The NFL released its typically public relations fare by saying how much it pays attention to player safety and concussions specifically. The CTE discussion isn't going anywhere, however, any time soon.
Nearly 90% of players as part of a research endeavor at Boston University tested positive for CTE. The reality of the situation is that CTE and being an NFL superstar go hand in hand. The worst part for the NFL is that the much publicized suicide of Junior Seau, the standout linebacker for the San Diego Chargers, who died from a self inflicted gunshot wound in 2012 and also suffered from CTE.
To the NFL's credit, they've really enforced concussion protocol and have a strict policy on a player being cleared to return to the game or the following week.
But despite the NFL and it trying to do what is right, they have every right to worry about CTE and the findings that continue to pour out. The movie "Concussion" certainly isn't going to help, either. Every time a player ends up with a concussion and in the rare instances when that person stays in or goes back in a game, you are going to hear that the NFL is out of control and that they don't care or aren't strict enough.

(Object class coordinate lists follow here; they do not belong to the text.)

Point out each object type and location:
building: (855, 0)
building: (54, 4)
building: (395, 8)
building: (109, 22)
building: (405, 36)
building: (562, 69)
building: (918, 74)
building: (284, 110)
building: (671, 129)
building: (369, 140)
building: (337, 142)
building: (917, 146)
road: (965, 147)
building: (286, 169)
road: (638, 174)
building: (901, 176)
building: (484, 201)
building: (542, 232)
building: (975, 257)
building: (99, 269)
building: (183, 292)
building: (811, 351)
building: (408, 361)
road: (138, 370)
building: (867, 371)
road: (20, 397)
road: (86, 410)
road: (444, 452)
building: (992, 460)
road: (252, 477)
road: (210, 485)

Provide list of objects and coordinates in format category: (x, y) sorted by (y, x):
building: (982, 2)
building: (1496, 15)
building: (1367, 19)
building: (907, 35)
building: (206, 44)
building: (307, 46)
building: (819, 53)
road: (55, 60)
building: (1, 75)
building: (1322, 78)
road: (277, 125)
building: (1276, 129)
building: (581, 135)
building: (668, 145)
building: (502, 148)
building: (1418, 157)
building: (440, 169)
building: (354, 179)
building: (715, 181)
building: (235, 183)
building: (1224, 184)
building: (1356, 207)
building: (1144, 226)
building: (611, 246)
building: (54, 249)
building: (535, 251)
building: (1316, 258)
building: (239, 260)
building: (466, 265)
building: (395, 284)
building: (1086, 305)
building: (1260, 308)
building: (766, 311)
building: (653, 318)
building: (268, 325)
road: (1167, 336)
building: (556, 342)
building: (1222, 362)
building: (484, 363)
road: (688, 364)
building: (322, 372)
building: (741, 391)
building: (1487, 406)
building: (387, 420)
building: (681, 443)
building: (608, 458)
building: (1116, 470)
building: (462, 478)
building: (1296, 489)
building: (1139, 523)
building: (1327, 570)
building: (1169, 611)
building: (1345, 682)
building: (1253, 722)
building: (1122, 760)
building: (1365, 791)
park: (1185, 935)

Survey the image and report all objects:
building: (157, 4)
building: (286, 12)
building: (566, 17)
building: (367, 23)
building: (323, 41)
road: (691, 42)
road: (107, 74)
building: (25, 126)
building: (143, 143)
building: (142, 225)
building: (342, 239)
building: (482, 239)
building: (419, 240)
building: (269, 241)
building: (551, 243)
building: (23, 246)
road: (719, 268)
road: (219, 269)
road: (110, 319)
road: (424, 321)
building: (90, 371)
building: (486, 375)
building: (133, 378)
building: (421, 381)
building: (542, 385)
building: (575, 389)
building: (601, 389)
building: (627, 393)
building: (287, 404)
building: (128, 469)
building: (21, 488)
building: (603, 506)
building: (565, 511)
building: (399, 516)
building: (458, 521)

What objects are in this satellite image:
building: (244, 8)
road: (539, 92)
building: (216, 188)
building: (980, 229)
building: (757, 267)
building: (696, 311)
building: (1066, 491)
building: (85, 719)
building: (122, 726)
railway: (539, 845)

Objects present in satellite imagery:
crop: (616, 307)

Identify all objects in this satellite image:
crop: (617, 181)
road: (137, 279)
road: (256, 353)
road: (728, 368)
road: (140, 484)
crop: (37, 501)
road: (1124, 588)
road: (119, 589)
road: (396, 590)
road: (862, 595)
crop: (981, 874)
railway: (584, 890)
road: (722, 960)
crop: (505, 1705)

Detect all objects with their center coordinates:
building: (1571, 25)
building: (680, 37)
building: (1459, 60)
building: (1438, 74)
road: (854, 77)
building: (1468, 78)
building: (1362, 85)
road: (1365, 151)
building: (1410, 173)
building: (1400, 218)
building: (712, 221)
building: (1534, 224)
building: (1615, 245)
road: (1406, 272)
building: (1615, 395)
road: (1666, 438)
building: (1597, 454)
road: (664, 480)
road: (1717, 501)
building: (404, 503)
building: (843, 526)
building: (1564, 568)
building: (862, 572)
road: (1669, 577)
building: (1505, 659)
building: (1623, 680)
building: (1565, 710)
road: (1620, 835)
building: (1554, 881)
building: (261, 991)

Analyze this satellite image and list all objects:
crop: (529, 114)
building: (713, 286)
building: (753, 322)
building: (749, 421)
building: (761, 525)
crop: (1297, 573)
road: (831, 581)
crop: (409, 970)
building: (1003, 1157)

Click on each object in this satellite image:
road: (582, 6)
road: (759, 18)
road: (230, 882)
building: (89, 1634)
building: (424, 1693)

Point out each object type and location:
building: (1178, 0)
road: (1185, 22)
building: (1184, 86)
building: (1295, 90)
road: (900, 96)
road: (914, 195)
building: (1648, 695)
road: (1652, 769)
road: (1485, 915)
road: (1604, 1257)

No matter how many times they move kickoffs back, eliminate returns with crash and burn style plays or add thickness to the helmet, the NFL is in a no win situation.
As much as the NFL has its crosses to bear, you have to be realistic about the game at hand. It's a violent game and one that comes with its pluses and minuses for those who decide to make it their profession. Players get paid well, and they know the repercussions of what they're doing.
The NFL has to continue, however, to help players who didn't have the concussion rules and regulations when they played and also beef up what its doing in 2015 and beyond. The movies and negative press will come, but the NFL has to act as though they're right on board with all that is said or seen about concussions.